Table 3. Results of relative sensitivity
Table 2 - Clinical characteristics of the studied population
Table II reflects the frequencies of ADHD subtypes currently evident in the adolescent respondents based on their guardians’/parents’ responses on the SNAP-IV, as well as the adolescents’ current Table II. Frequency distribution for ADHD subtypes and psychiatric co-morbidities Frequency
---
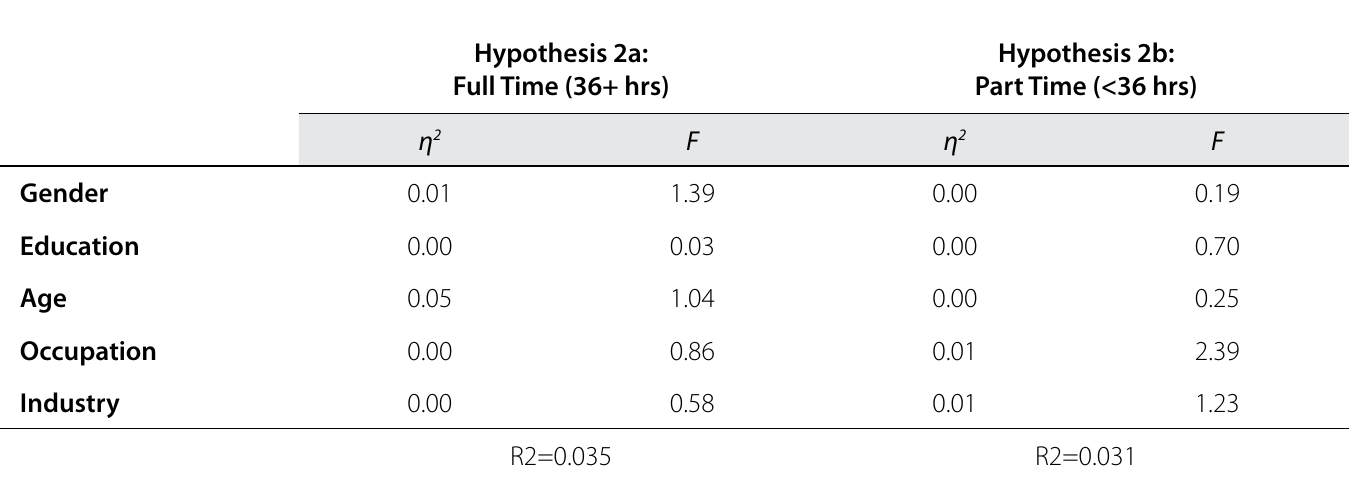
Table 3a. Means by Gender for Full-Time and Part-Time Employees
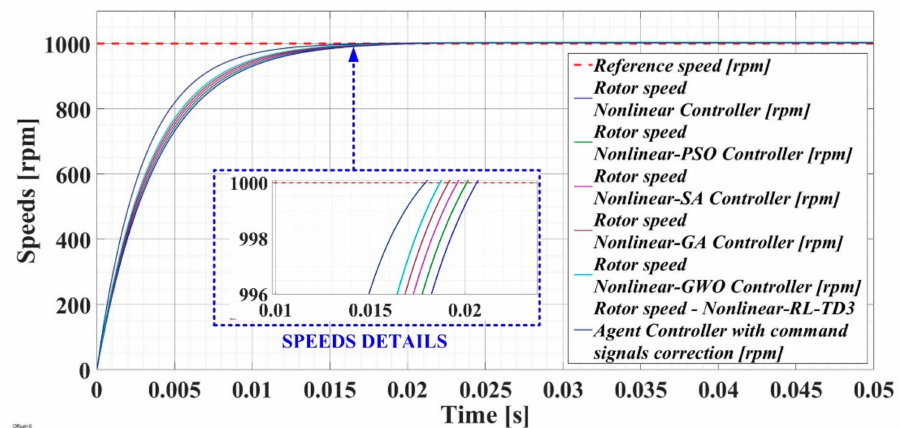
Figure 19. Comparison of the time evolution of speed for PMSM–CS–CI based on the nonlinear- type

● Description of the task
Within the material above, only the stretch from the line holding "Table 3a. Means" through the line holding "Figure 19. Comparison" is to be restated exactly. Pictures are dropped.

● Final answer
Table 3a. Means by Gender for Full-Time and Part-Time Employees
Figure 19. Comparison of the time evolution of speed for PMSM–CS–CI based on the nonlinear- type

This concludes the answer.